To demonstrate that the company’s electromagnetic haptic system can scale from commercial use up to the needs of the military, HapTech integrated their simulated recoil system into a Browning M2, a widely used .50 caliber machine gun that’s been used by the US military and elsewhere since the 1930s
The company showed off their prototype at the Interservice/ Industry Training, Simulation and Education Conference (I/ITSEC) earlier this month, alongside partner OptiTrack which provided motion tracking tags to track all moving parts of the M2, allowing users to operate the weapon just like the real thing.

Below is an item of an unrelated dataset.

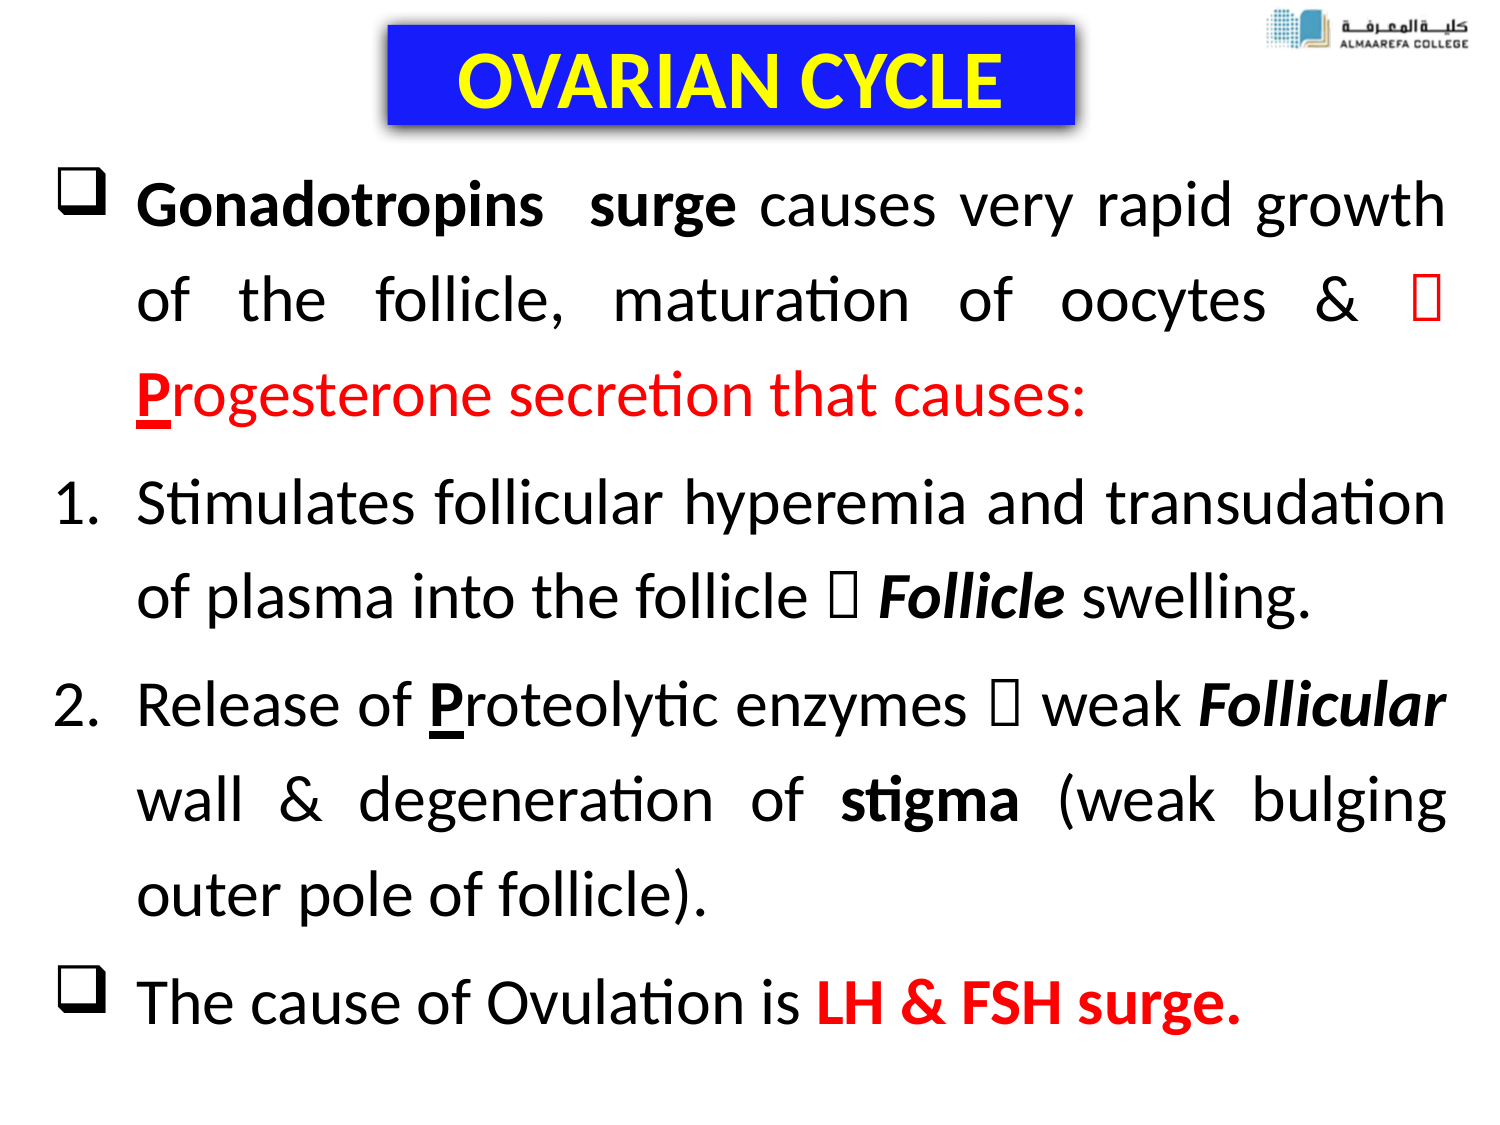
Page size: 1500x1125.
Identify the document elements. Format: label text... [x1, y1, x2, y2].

picture [1262, 0, 1473, 65]
list Gonadotropins surge causes very rapid growth of the follicle, maturation of oocytes &  Progesterone secretion that causes: Stimulates follicular hyperemia and transudation of plasma into the follicle  Follicle swelling. Release of Proteolytic enzymes  weak Follicular wall & degeneration of stigma (weak bulging outer pole of follicle). The cause of Ovulation is LH & FSH surge. [37, 137, 1463, 1125]
title OVARIAN CYCLE [387, 24, 1075, 125]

Combined with an HTC Vive Pro, also tracked with OptiTrack, attendees of the conference fired the simulated weapon in virtual reality at targets flying through the air. HapTech claims the feeling of firing the weapon is “very close to the realistic recoil,” and say that soldiers who have fired a real M2 agree.
As the M2 is a widely used armament, there’s an existing market for M2s with simulated fire for military training. Many of the haptics in M2 simulators available today are based on pneumatics. HapTech co-founder Martin Holly tells Road to VR that the company aims to build an M2 simulator that’s “more cost effective, lower maintenance, and offers better recoil” using the company’s electromagnetic recoil system.
While the M2 shows that the company’s haptic tech can scale up to something as large as a .50 caliber machine gun, Holly says that it can also go much smaller, down to the size of a handgun. Indeed, the company is currently at work on a simulator for the M4 carbine, an assault rifle widely used in the US Army and Marine Corps, and thus widely used in existing training simulations.